In 2022, Ilous collaborated with guitarist George Lynch on the single "Dead or Alive" as part of a project with the band All or Nothing. Ilous and Lynch have also toured together, performing songs from Dokken's catalog and their own musical repertoires. Ilous also collaborated with Jack Russell, the singer he replaced in Great White, in 2022. The two performed together on a cover of Tom Petty's I Won't Back Down.

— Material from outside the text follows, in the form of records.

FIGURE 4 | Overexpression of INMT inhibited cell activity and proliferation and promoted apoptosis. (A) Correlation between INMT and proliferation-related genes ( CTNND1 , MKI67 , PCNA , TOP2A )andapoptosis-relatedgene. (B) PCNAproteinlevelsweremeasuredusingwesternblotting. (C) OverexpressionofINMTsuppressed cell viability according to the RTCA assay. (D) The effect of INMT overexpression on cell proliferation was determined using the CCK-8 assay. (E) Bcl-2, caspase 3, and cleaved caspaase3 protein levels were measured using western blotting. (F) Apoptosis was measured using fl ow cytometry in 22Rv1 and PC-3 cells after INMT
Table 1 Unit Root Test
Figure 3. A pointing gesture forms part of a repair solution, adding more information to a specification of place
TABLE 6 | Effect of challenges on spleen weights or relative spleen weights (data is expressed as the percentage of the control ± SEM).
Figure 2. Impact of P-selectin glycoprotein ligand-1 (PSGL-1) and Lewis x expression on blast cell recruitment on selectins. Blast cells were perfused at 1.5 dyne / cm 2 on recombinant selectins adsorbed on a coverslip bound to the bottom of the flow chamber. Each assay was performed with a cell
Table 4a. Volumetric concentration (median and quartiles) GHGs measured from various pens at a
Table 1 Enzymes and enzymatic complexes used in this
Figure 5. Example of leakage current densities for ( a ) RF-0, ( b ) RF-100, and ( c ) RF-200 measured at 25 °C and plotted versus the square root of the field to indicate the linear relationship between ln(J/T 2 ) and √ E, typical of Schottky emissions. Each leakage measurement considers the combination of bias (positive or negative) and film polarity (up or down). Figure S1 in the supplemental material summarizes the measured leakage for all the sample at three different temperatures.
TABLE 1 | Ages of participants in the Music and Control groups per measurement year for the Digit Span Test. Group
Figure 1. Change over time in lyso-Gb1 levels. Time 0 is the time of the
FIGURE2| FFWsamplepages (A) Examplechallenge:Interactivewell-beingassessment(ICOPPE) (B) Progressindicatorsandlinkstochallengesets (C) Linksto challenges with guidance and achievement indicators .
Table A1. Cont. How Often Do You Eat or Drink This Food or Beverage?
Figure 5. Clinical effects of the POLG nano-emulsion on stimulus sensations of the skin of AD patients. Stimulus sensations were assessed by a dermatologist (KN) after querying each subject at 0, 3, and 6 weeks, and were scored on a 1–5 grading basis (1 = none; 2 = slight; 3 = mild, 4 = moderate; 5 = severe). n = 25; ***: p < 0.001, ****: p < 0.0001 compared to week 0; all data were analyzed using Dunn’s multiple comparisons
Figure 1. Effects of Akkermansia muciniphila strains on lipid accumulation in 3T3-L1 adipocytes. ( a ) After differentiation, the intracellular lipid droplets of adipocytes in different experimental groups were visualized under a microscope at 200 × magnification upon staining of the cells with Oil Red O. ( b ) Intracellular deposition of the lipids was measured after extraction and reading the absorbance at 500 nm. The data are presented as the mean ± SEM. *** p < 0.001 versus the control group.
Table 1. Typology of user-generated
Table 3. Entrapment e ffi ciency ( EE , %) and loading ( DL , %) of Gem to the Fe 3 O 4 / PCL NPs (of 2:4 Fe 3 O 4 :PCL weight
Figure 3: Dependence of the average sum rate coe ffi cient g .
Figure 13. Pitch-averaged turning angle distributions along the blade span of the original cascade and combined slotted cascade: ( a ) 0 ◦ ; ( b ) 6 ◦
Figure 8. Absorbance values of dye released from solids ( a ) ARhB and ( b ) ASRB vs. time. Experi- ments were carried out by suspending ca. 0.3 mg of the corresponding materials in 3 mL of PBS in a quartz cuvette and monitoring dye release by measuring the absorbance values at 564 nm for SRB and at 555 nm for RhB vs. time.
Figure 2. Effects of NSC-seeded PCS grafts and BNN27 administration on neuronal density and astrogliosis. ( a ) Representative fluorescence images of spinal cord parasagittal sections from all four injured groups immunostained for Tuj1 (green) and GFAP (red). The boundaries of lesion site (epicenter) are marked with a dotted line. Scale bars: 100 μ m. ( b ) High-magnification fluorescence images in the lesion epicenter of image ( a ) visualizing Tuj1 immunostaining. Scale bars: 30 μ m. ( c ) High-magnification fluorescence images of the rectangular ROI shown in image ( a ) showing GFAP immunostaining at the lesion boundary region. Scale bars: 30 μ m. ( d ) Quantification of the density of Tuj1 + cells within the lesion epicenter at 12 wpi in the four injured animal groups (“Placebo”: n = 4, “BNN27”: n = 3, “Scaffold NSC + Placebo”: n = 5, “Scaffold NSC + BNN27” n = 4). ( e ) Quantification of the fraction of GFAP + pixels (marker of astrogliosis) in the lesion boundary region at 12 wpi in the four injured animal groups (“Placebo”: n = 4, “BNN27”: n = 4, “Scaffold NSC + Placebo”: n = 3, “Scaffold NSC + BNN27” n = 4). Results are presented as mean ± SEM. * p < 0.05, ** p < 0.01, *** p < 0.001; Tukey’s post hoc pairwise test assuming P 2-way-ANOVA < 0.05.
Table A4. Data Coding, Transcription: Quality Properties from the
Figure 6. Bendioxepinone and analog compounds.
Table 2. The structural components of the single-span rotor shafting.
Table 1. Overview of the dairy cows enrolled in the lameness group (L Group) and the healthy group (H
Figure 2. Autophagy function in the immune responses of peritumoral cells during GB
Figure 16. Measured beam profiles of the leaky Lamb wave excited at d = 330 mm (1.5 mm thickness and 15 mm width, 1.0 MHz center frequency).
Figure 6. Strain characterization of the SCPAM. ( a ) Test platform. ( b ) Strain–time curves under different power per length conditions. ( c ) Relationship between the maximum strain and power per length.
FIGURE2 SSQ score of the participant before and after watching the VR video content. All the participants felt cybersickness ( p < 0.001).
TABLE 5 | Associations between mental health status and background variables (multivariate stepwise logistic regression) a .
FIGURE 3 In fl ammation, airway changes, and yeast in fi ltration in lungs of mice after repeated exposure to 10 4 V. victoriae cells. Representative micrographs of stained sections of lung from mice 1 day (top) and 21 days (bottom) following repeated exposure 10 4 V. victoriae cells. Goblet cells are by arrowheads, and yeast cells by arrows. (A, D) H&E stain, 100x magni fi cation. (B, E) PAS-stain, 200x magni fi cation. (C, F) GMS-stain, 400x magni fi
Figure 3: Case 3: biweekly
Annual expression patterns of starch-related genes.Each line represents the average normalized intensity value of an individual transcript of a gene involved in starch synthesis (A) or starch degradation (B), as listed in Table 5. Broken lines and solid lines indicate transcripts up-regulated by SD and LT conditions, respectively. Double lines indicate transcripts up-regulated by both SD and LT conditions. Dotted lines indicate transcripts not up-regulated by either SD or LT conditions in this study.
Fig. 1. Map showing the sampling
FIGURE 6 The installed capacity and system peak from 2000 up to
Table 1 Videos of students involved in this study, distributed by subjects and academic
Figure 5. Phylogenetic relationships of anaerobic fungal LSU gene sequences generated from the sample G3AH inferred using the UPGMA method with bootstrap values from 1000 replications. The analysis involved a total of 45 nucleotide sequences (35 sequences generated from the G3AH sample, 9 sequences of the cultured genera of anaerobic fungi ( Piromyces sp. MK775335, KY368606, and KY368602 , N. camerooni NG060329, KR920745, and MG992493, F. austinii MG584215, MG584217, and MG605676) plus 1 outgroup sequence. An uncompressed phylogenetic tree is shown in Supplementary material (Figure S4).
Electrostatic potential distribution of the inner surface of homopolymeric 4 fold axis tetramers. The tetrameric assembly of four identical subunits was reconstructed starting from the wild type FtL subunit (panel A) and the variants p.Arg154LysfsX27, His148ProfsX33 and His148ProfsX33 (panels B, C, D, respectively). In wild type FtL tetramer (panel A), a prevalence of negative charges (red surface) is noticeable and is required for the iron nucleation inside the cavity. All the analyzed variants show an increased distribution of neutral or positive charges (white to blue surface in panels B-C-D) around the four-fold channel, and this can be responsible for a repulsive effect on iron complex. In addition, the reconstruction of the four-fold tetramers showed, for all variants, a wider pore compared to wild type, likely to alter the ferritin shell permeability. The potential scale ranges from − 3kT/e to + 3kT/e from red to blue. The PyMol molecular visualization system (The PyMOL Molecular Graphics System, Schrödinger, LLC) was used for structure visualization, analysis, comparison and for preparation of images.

In addition to his solo and band work, Ilous has toured as part of the Legends of Classic Rock, a touring ensemble of prominent rock musicians from bands such as Foreigner, Toto, Asia, and The Cult. The group performs classic hits from each artist's respective catalog, with Ilous contributing vocals on songs spanning multiple decades of rock history.

===Session work===
Ilous has worked as a session vocalist on various recording projects across multiple rock subgenres. He has provided background vocals and recording session contributions for major artists such as Guns N' Roses, AC/DC, and David Bowie. Ilous is also a songwriter, with over 300 songs written and published for other artists, as well as for film and television projects.

==Discography==
===Solo===
- 2007 – Here and Gone
- 2017 – Gypsy Dreams
- 2020 – Hired Gun

===With XYZ===
- 1985 – XYZ (EP)
- 1989 – XYZ
- 1991 – Hungry
- 1995 – Take What You Can... Live
- 2003 – Letter to God
- 2005 – Rainy Days (demos)
- 2005 – Forbidden Demos 1985/1991
- 2008 – Best of XYZ

===With Great White===
- 2012 – Elation
- 2013 – 30 Years: Live from the Sunset Strip
- 2016 – Great White – Metal Meltdown: Live from the Hard Rock Casino Las Vegas
- 2017 – Full Circle

===Other collaborations===
- 1997 – JK Northrup – Cage (vocals)
- 2005 – Eddie Ojeda – Axes 2 Axes (vocals on "Tonight")
- 2007 – Emotions in Motion (with Takayoshi Ohmura)
- 2009 – Jun Senoue: The Works (guest vocals, with Jun Senoue)
- 2010 – La Famiglia Superstar – La Famiglia Superstar (with Marco Mendoza, Atma Anur, Steve Saluto)
- 2010 – Cage – Cage (lead vocals; featured guests include bassists Jeff Pilson, Tony Franklin and drummers Carmine Appice, James Kottak, Vinnie Appice, and Randy Castillo)
- 2011 – Liberty N' Justice – Chasing a Cure (guest vocalist)
- 2011 – Bridger – Bridger (guest vocalist)
- 2013 – A World With Heroes – A KISS Tribute For Cancer Care (vocals on "Forever")
- 2015 – Steve Saluto & Terry Ilous – No Quarter (lead vocals on Led Zeppelin cover)
- 2019 – Morano – Incognito (lead vocals on multiple tracks)
- 2020 – Rocha – Unum (guest vocals)
- 2020 – Ramos – My Many Sides (guest vocals)
- 2023 – "I Won't Back Down" (Tom Petty cover), duet with Jack Russell

==Personal life==
Terry Ilous resides in Southern California and remains active in the music scene, performing both as a solo artist and with XYZ. In addition to his singing career, he has worked as a voice actor and contributed to both television and film projects. His credits include work on the animated series Rick and Morty and the feature film Rugrats in Paris: The Movie.

Ilous has participated in a number of charity-related music projects. In 2011, he contributed to the all-star single "One Family," produced by United Rockers 4U to raise funds for victims of the earthquake and tsunami in Japan. The project featured artists from bands such as Quiet Riot, Whitesnake, and Poison. In 2016, he performed at the Rock the Ride charity concert in Vernal, Utah, an event organized to support local community outreach programs.